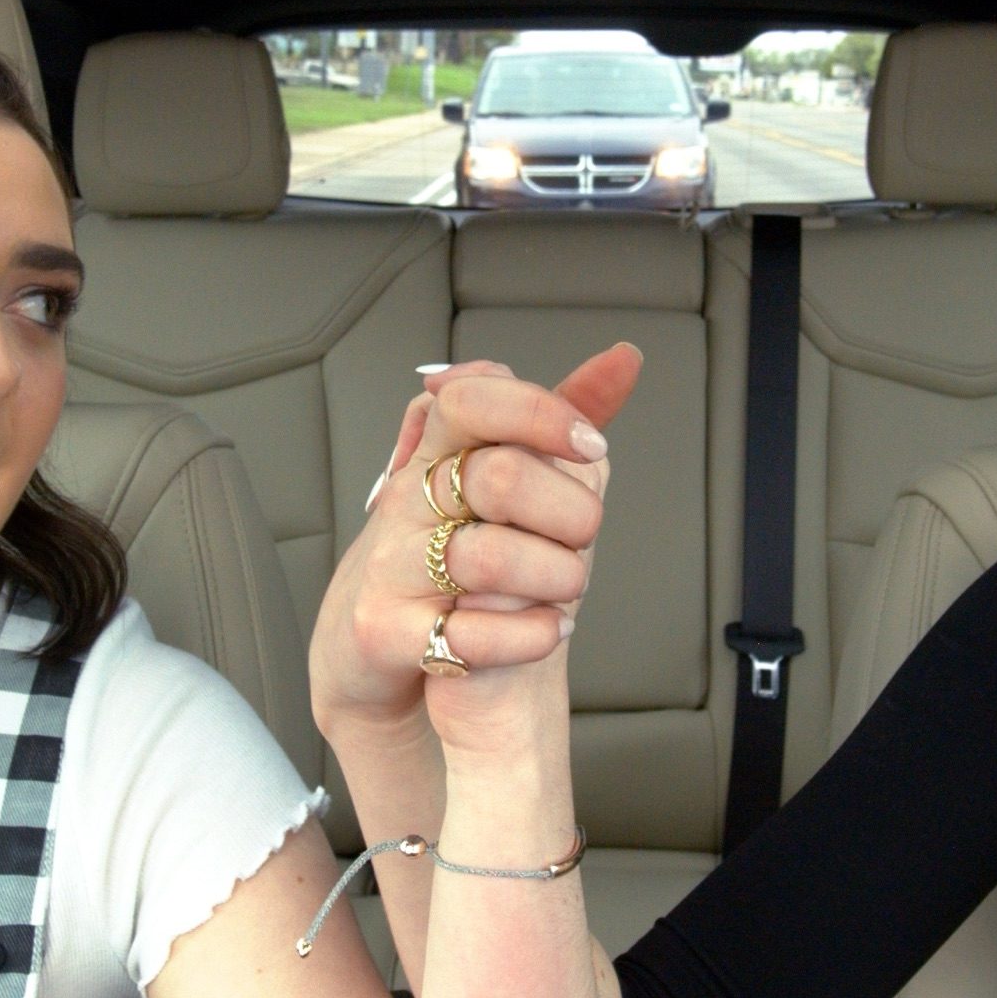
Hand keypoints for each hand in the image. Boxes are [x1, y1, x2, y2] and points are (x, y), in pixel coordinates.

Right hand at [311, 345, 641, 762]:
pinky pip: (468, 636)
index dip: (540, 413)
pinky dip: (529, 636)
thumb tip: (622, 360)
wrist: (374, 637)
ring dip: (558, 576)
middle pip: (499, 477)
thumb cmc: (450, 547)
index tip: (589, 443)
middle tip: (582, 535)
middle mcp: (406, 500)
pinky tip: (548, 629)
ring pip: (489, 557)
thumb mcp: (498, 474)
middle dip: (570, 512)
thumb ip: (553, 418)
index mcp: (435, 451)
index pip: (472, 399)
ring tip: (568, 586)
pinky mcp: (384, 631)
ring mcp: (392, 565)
*-*-*
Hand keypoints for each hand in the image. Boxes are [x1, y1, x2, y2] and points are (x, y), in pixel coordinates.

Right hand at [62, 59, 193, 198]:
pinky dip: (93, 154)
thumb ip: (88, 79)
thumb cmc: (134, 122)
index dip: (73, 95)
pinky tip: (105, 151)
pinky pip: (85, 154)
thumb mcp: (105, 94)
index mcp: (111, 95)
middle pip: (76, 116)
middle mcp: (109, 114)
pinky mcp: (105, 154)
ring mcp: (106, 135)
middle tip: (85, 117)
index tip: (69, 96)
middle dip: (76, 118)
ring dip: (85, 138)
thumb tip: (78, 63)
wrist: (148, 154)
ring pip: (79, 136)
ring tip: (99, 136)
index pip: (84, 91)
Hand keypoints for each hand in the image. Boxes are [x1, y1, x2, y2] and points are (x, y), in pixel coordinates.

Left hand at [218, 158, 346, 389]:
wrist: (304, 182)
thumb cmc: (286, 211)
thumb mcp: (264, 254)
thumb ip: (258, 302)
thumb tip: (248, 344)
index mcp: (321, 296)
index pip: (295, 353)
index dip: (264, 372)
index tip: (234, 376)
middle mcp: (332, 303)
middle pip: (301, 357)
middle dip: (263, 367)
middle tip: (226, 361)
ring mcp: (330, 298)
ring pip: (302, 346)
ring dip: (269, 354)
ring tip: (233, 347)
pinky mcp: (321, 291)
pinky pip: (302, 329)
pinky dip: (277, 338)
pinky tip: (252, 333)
*-*-*
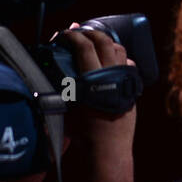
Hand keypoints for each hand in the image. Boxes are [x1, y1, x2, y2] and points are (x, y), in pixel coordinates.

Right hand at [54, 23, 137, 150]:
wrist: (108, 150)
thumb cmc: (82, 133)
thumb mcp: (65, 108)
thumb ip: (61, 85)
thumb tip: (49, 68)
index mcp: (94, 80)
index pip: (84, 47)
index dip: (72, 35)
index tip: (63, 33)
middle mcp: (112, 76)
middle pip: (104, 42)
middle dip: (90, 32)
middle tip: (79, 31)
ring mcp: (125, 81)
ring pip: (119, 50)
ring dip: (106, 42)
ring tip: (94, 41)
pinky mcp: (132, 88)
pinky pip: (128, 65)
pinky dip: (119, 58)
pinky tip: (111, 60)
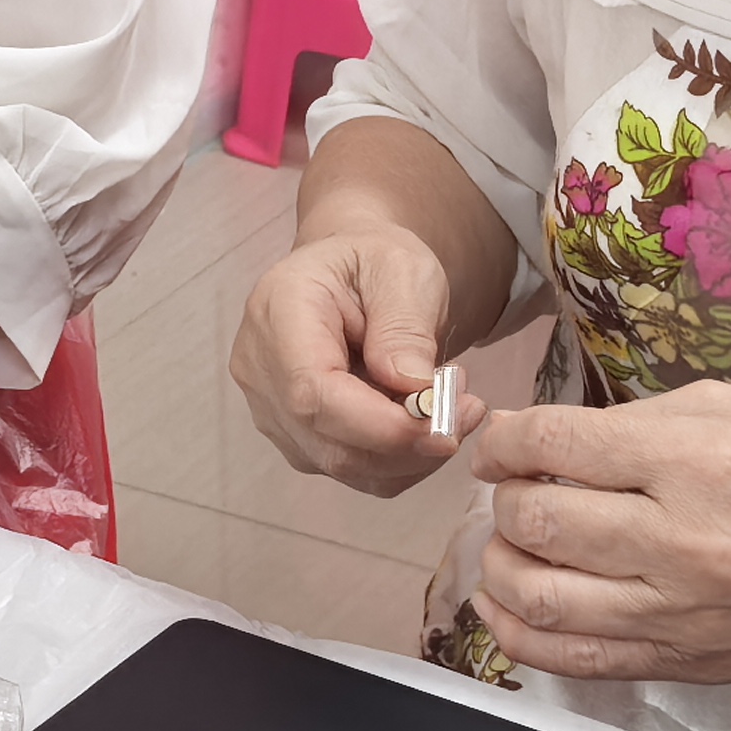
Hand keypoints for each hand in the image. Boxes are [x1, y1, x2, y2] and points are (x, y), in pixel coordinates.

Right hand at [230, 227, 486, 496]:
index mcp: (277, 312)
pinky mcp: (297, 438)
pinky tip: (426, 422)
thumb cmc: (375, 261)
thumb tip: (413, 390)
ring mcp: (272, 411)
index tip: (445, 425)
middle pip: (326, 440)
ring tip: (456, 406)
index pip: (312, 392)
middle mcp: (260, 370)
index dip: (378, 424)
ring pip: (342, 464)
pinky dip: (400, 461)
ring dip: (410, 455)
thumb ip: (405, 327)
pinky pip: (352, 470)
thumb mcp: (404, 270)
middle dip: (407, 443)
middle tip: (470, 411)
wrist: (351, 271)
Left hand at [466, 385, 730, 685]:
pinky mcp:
*-*-*
» YOUR INSTRUCTIONS
The lines above from the one containing "thumb mcp: (498, 474)" through the one containing "ring mcp: (392, 565)" are to be set down exactly, and no others.

» EXERCISE SOLUTION
thumb mcp: (498, 474)
middle dip: (570, 512)
thumb ip: (553, 418)
index mcp: (435, 451)
index pip: (472, 399)
ring tip: (568, 586)
pinky mcp: (384, 631)
ring mcp: (392, 565)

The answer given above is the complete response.